Capital expenditure was up 1.0 percent on quarter, up from 0.8 percent in Q2, while external demand slipped 0.2 percent on quarter after rising 0.2 percent in the previous quarter. The GDP price Index was up 2.8 percent on year, easing from 3.0 percent in the second quarter. GDP private consumption perked 0.1 percent on quarter, easing from 0.4 percent in Q2.

In the currency market, the U.S. dollar is trading in the higher 154 yen-range on Monday.

Elsewhere in Asia, South Korea is up 1.7 percent, while New Zealand, Malaysia, Indonesia and Taiwan are higher by between 0.1 and 0.7 percent each. China, Hong Kong and Singapore are lower by between 0.1 and 0.5 percent each.

On Wall Street, stocks saw further downside in early trading on Friday following the sell-off seen during Thursday's session, but showed a significant recovery attempt as the day progressed.

The Nasdaq and the S&P 500 climbed well off their lows and into positive territory before eventually ending the day roughly flat.
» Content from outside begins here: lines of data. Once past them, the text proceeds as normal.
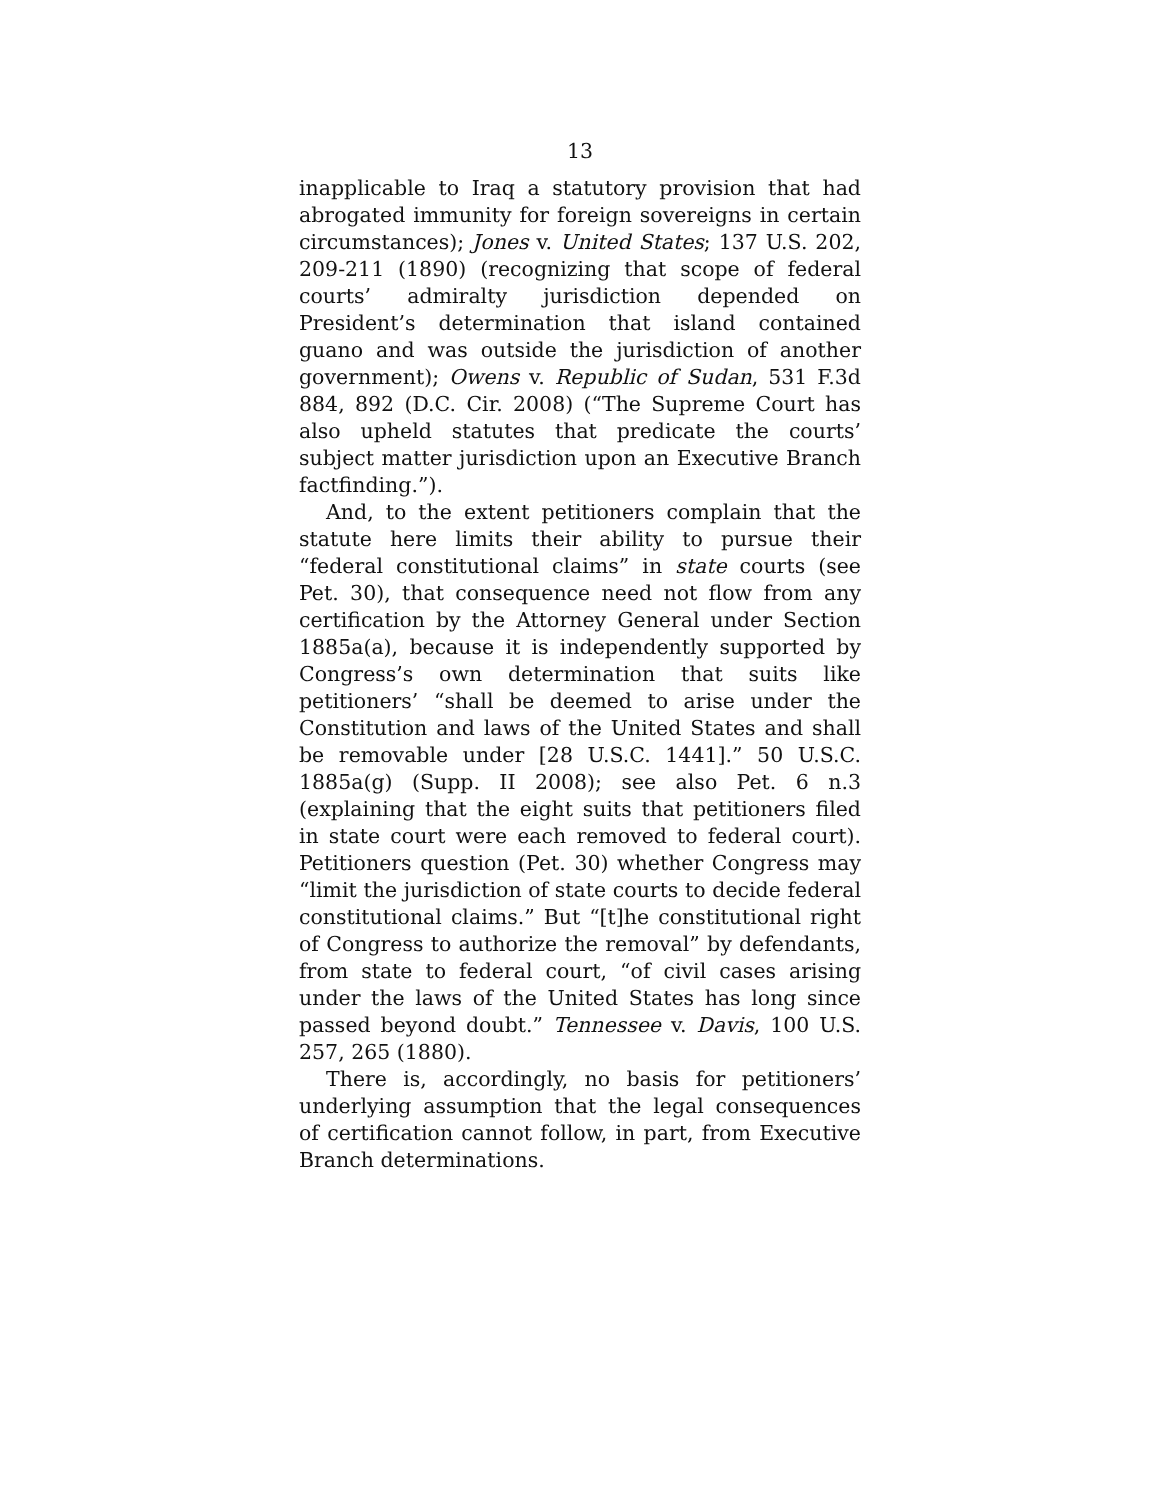13
inapplicable to Iraq a statutory provision that had abrogated immunity for foreign sovereigns in certain circumstances); Jones v. United States; 137 U.S. 202, 209-211 (1890) (recognizing that scope of federal courts’ admiralty jurisdiction depended on President’s determination that island contained guano and was outside the jurisdiction of another government); Owens v. Republic of Sudan, 531 F.3d 884, 892 (D.C. Cir. 2008) (“The Supreme Court has also upheld statutes that predicate the courts’ subject matter jurisdiction upon an Executive Branch factfinding.”).
And, to the extent petitioners complain that the statute here limits their ability to pursue their “federal constitutional claims” in state courts (see Pet. 30), that consequence need not flow from any certification by the Attorney General under Section 1885a(a), because it is independently supported by Congress’s own determination that suits like petitioners’ “shall be deemed to arise under the Constitution and laws of the United States and shall be removable under [28 U.S.C. 1441].” 50 U.S.C. 1885a(g) (Supp. II 2008); see also Pet. 6 n.3 (explaining that the eight suits that petitioners filed in state court were each removed to federal court). Petitioners question (Pet. 30) whether Congress may “limit the jurisdiction of state courts to decide federal constitutional claims.” But “[t]he constitutional right of Congress to authorize the removal” by defendants, from state to federal court, “of civil cases arising under the laws of the United States has long since passed beyond doubt.” Tennessee v. Davis, 100 U.S. 257, 265 (1880).
There is, accordingly, no basis for petitioners’ underlying assumption that the legal consequences of certification cannot follow, in part, from Executive Branch determinations.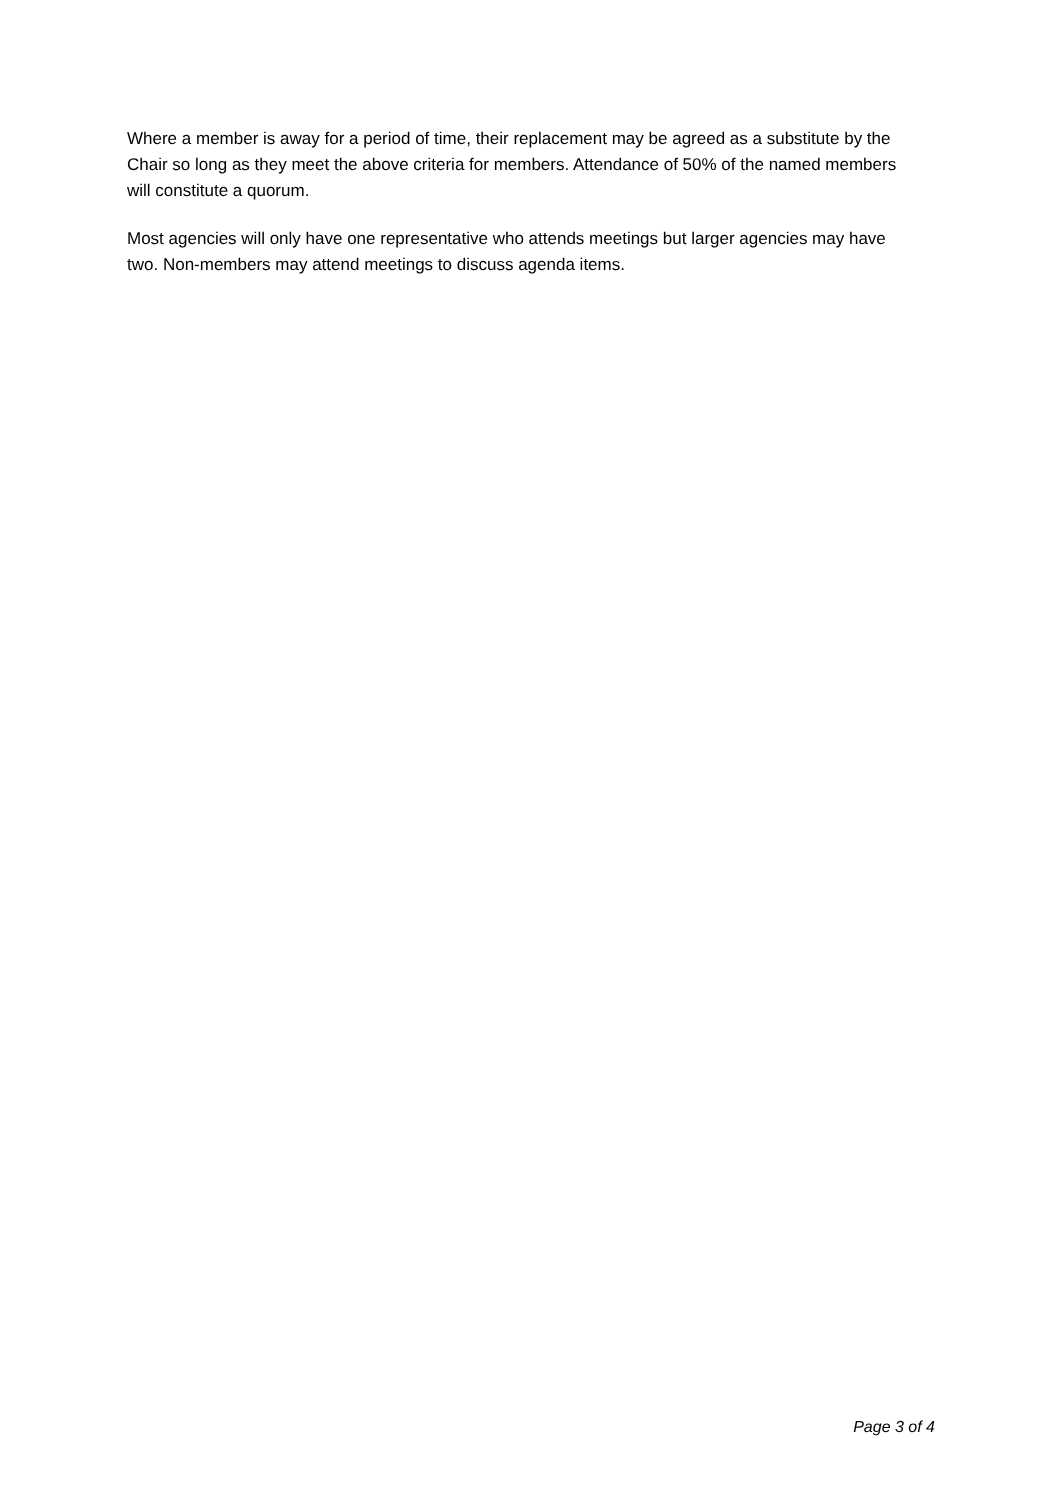Where a member is away for a period of time, their replacement may be agreed as a substitute by the Chair so long as they meet the above criteria for members. Attendance of 50% of the named members will constitute a quorum.
Most agencies will only have one representative who attends meetings but larger agencies may have two. Non-members may attend meetings to discuss agenda items.
Page 3 of 4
The tech-heavy Nasdaq inched up 30.23 points or 0.1 percent 22,900.59, while the S&P 500 edged down 3.38 points or 0.1 percent to 6,734.11 and the narrower Dow sliding 309.74 points or 0.7 percent to 47,147.48.

Meanwhile, the major European markets also moved to the downside on the day. While the U.K.'s FTSE 100 Index slumped by 1.1 percent, the French CAC 40 Index and the German DAX Index fell by 0.8 percent and 0.7 percent, respectively.

Crude oil prices rallied on Friday after a Ukrainian drone attack damaged an oil depot in the Russian Black Sea port of Novorossiysk. West Texas Intermediate crude for December delivery was up $1.28 or 2.2 percent at $59.97 a barrel.